### Work request a
Convert the records, from their start through the line containing "The extended edition: ad-free, with", into a numbered list with one line per item and no blank lines, and leave the pictures out.

### Exercise text
● ● ● ● ● ● ●
Configuring Automatic Authentication
Once the DataFed client is installed and configured, automatic authentication can be enabled for the DataFed client by installing local client credentials (encryption key files). Automatic authentication can be considered a convenience feature, but it is essential for non-interactive use of the Python API (i.e. for scripting). It is enabled by simply running the following DataFed CLI command from the environment to be configured for automatic authentication:
datafed setup
When run the first time, the user must manually authenticate using their DataFed user ID and password. (A user may set or change their DataFed password from DataFed Web Portal in the application settings dialog.) The CLI will then install local user encryption keys (public and private) in the configured client configuration directory. Subsequent use of the DateFed CLI or Python API within the same environment will authenticate using the local client keys. These client key files must be protected and kept private. In the event of a security incident, automatic authentication can be disabled by deleting the local key files, or, alternatively, all of a user’s installed keys can be revoked from the DataFed Web Portal using the “Revoke Credentials” button in the application settings dialog. (This does not delete local key files, but invalidates the keys on the server side.)
Configuration Settings
Settings Quick Reference
The table below lists all of the DataFed client settings and how they can be set using either a configuration file (.ini), an environment variable, or a command-line option.
● ● ● ● ● ● ●
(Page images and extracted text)
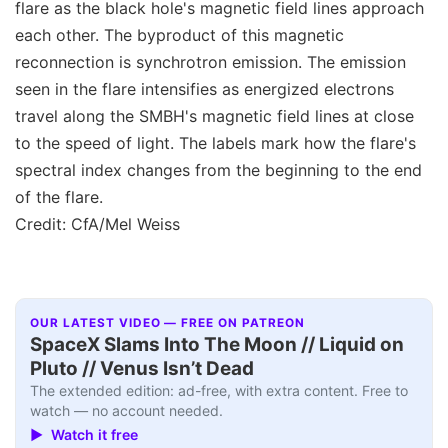
flare as the black hole's magnetic field lines approach
each other. The byproduct of this magnetic
reconnection is synchrotron emission. The emission
seen in the flare intensifies as energized electrons
travel along the SMBH's magnetic field lines at close
to the speed of light. The labels mark how the flare's
spectral index changes from the beginning to the end
of the flare.
Credit: CfA/Mel Weiss
OUR LATEST VIDEO — FREE ON PATREON
SpaceX Slams Into The Moon // Liquid on
Pluto // Venus Isn’t Dead
The extended edition: ad-free, with extra content. Free to
watch — no account needed.
▶ Watch it free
● ● ● ● ● ● ●
### Work request b
In the text on configuring automatic authentication, which button in the DataFed Web Portal revokes all of a user's installed keys?

### Written answer a
1. flare as the black hole's magnetic field lines approach
2. each other. The byproduct of this magnetic
3. reconnection is synchrotron emission. The emission
4. seen in the flare intensifies as energized electrons
5. travel along the SMBH's magnetic field lines at close
6. to the speed of light. The labels mark how the flare's
7. spectral index changes from the beginning to the end
8. of the flare.
9. Credit: CfA/Mel Weiss
10. OUR LATEST VIDEO — FREE ON PATREON
11. SpaceX Slams Into The Moon // Liquid on
12. Pluto // Venus Isn’t Dead
13. The extended edition: ad-free, with extra content. Free to

### Written answer b
The "Revoke Credentials" button in the application settings dialog.